PROBLEM TO SOLVE:
With every mark kept, transcribe all of the records.

(Source records)
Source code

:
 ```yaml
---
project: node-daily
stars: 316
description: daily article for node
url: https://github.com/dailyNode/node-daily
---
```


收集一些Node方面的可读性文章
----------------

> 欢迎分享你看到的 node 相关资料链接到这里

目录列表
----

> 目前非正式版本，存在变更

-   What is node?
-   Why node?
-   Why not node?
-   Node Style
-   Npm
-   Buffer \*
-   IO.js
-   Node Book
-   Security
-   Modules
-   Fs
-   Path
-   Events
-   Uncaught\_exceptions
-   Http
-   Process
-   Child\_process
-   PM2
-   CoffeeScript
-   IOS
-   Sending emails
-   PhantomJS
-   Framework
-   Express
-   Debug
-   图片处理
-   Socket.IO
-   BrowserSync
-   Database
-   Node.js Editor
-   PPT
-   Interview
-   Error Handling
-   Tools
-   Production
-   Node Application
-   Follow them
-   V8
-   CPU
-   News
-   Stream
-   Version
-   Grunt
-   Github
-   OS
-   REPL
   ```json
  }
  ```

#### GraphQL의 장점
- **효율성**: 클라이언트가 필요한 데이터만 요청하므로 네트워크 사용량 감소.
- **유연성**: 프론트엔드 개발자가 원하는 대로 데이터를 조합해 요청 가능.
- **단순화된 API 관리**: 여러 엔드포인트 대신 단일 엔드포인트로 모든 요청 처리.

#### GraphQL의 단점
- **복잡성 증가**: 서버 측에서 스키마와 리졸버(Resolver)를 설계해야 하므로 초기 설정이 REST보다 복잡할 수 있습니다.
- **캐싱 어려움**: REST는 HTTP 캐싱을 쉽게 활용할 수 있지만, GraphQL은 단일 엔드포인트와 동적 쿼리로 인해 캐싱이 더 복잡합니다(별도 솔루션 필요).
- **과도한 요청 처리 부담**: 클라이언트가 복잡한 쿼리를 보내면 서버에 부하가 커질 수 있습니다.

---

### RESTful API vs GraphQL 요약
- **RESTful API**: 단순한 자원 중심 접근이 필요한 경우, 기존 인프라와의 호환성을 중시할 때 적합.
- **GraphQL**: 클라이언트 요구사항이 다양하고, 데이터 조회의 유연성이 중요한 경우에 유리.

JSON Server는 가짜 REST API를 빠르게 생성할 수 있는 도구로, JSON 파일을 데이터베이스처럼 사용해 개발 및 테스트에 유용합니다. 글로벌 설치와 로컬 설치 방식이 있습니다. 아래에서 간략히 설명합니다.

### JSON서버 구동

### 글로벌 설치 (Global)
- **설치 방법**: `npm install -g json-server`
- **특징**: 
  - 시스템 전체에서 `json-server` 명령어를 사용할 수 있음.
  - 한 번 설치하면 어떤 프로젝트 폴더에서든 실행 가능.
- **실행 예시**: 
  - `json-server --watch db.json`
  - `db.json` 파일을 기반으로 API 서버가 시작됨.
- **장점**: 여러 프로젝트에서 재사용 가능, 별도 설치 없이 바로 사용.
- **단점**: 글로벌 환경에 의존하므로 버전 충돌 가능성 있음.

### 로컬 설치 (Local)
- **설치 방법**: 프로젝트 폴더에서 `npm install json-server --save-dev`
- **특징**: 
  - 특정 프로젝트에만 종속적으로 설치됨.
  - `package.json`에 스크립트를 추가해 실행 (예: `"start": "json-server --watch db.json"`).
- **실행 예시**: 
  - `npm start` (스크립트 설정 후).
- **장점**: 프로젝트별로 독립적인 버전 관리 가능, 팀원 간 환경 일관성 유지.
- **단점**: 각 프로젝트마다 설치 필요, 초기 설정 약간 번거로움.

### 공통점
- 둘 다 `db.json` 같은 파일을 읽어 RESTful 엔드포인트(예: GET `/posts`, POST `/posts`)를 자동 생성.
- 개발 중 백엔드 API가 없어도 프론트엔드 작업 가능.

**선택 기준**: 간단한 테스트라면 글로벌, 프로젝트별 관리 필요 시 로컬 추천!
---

ANSWER SPACE:
Source code

:
 ```yaml
---
project: node-daily
stars: 316
description: daily article for node
url: https://github.com/dailyNode/node-daily
---
```


收集一些Node方面的可读性文章
----------------

> 欢迎分享你看到的 node 相关资料链接到这里

目录列表
----

> 目前非正式版本，存在变更

-   What is node?
-   Why node?
-   Why not node?
-   Node Style
-   Npm
-   Buffer \*
-   IO.js
-   Node Book
-   Security
-   Modules
-   Fs
-   Path
-   Events
-   Uncaught\_exceptions
-   Http
-   Process
-   Child\_process
-   PM2
-   CoffeeScript
-   IOS
-   Sending emails
-   PhantomJS
-   Framework
-   Express
-   Debug
-   图片处理
-   Socket.IO
-   BrowserSync
-   Database
-   Node.js Editor
-   PPT
-   Interview
-   Error Handling
-   Tools
-   Production
-   Node Application
-   Follow them
-   V8
-   CPU
-   News
-   Stream
-   Version
-   Grunt
-   Github
-   OS
-   REPL
   ```json
  }
  ```

#### GraphQL의 장점
- **효율성**: 클라이언트가 필요한 데이터만 요청하므로 네트워크 사용량 감소.
- **유연성**: 프론트엔드 개발자가 원하는 대로 데이터를 조합해 요청 가능.
- **단순화된 API 관리**: 여러 엔드포인트 대신 단일 엔드포인트로 모든 요청 처리.

#### GraphQL의 단점
- **복잡성 증가**: 서버 측에서 스키마와 리졸버(Resolver)를 설계해야 하므로 초기 설정이 REST보다 복잡할 수 있습니다.
- **캐싱 어려움**: REST는 HTTP 캐싱을 쉽게 활용할 수 있지만, GraphQL은 단일 엔드포인트와 동적 쿼리로 인해 캐싱이 더 복잡합니다(별도 솔루션 필요).
- **과도한 요청 처리 부담**: 클라이언트가 복잡한 쿼리를 보내면 서버에 부하가 커질 수 있습니다.

---

### RESTful API vs GraphQL 요약
- **RESTful API**: 단순한 자원 중심 접근이 필요한 경우, 기존 인프라와의 호환성을 중시할 때 적합.
- **GraphQL**: 클라이언트 요구사항이 다양하고, 데이터 조회의 유연성이 중요한 경우에 유리.

JSON Server는 가짜 REST API를 빠르게 생성할 수 있는 도구로, JSON 파일을 데이터베이스처럼 사용해 개발 및 테스트에 유용합니다. 글로벌 설치와 로컬 설치 방식이 있습니다. 아래에서 간략히 설명합니다.

### JSON서버 구동

### 글로벌 설치 (Global)
- **설치 방법**: `npm install -g json-server`
- **특징**: 
  - 시스템 전체에서 `json-server` 명령어를 사용할 수 있음.
  - 한 번 설치하면 어떤 프로젝트 폴더에서든 실행 가능.
- **실행 예시**: 
  - `json-server --watch db.json`
  - `db.json` 파일을 기반으로 API 서버가 시작됨.
- **장점**: 여러 프로젝트에서 재사용 가능, 별도 설치 없이 바로 사용.
- **단점**: 글로벌 환경에 의존하므로 버전 충돌 가능성 있음.

### 로컬 설치 (Local)
- **설치 방법**: 프로젝트 폴더에서 `npm install json-server --save-dev`
- **특징**: 
  - 특정 프로젝트에만 종속적으로 설치됨.
  - `package.json`에 스크립트를 추가해 실행 (예: `"start": "json-server --watch db.json"`).
- **실행 예시**: 
  - `npm start` (스크립트 설정 후).
- **장점**: 프로젝트별로 독립적인 버전 관리 가능, 팀원 간 환경 일관성 유지.
- **단점**: 각 프로젝트마다 설치 필요, 초기 설정 약간 번거로움.

### 공통점
- 둘 다 `db.json` 같은 파일을 읽어 RESTful 엔드포인트(예: GET `/posts`, POST `/posts`)를 자동 생성.
- 개발 중 백엔드 API가 없어도 프론트엔드 작업 가능.

**선택 기준**: 간단한 테스트라면 글로벌, 프로젝트별 관리 필요 시 로컬 추천!
---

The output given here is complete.